▶ **DIRECTIONS**
Reproduce exactly the line with "focal_mm: 6.86" and every line that follows it below, up to and including the last one. Do not include pictures or anything else.
━━━ SUPPLIED RECORDS ━━━
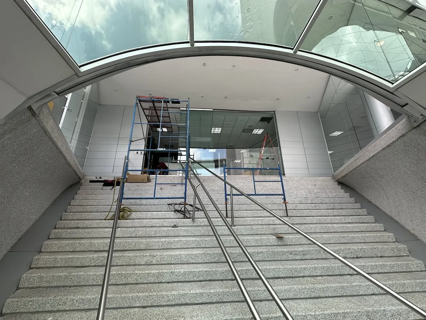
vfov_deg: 85.7
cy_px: 160
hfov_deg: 102.1
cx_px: 213
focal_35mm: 14
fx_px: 172
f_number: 2.2
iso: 40
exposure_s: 1/171
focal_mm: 2.22
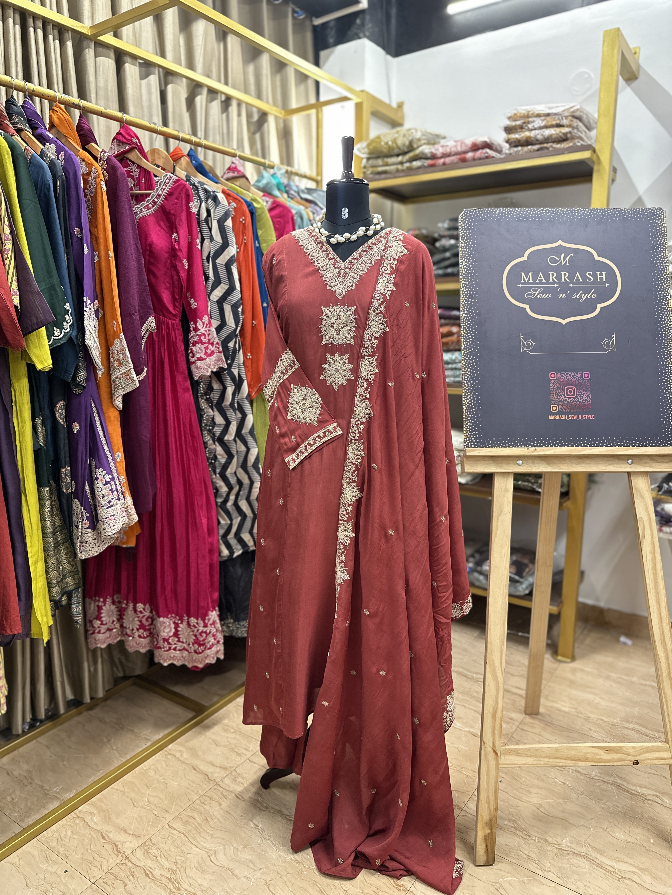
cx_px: 336
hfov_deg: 56.8
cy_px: 448
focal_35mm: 24
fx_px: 621
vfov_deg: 71.6
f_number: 1.78
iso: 320
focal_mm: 6.86
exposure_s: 1/50
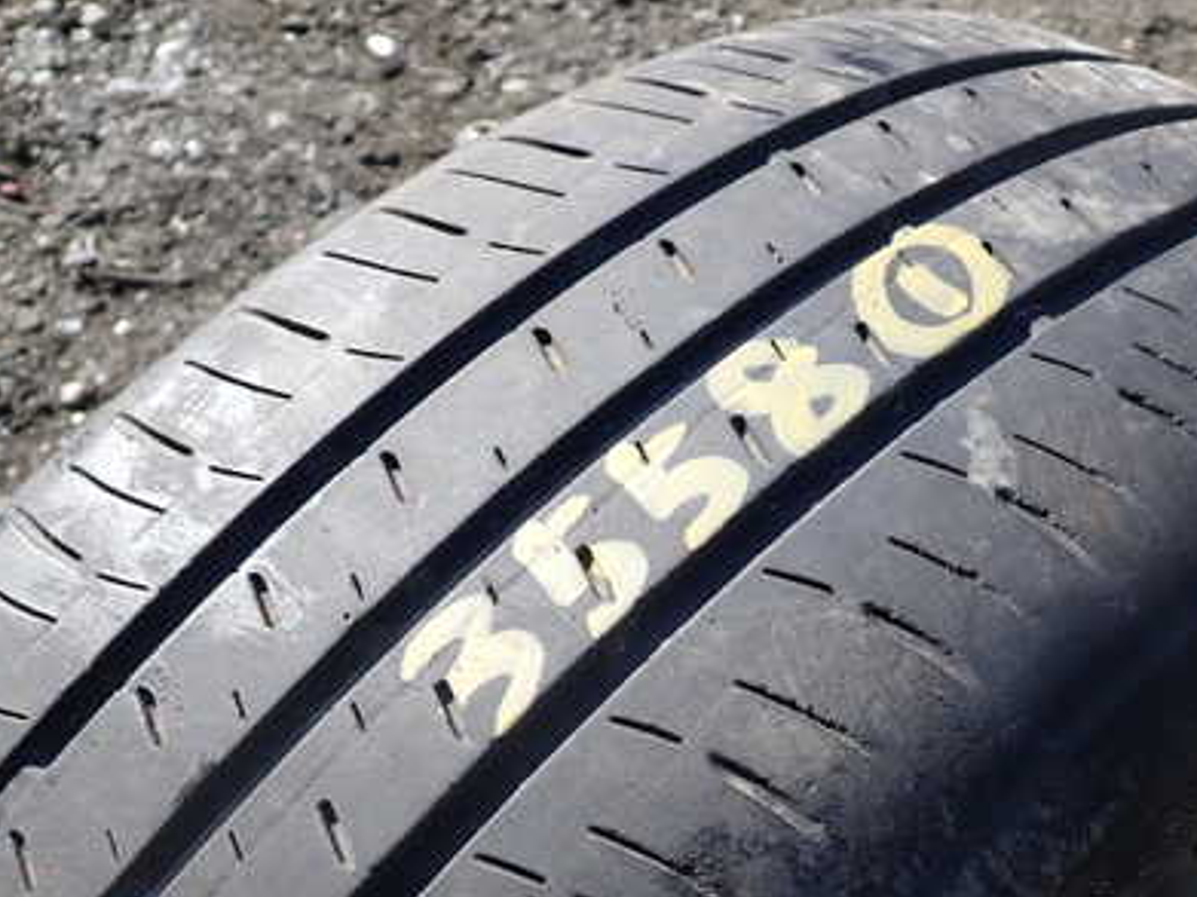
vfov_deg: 31.2
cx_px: 637
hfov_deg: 41.2
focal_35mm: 46
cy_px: 609
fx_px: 1590
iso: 100
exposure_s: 1/400
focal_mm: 5.4
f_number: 3.2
━━━
▶ **TASK RESPONSE**
focal_mm: 6.86
exposure_s: 1/50
vfov_deg: 31.2
cx_px: 637
hfov_deg: 41.2
focal_35mm: 46
cy_px: 609
fx_px: 1590
iso: 100
exposure_s: 1/400
focal_mm: 5.4
f_number: 3.2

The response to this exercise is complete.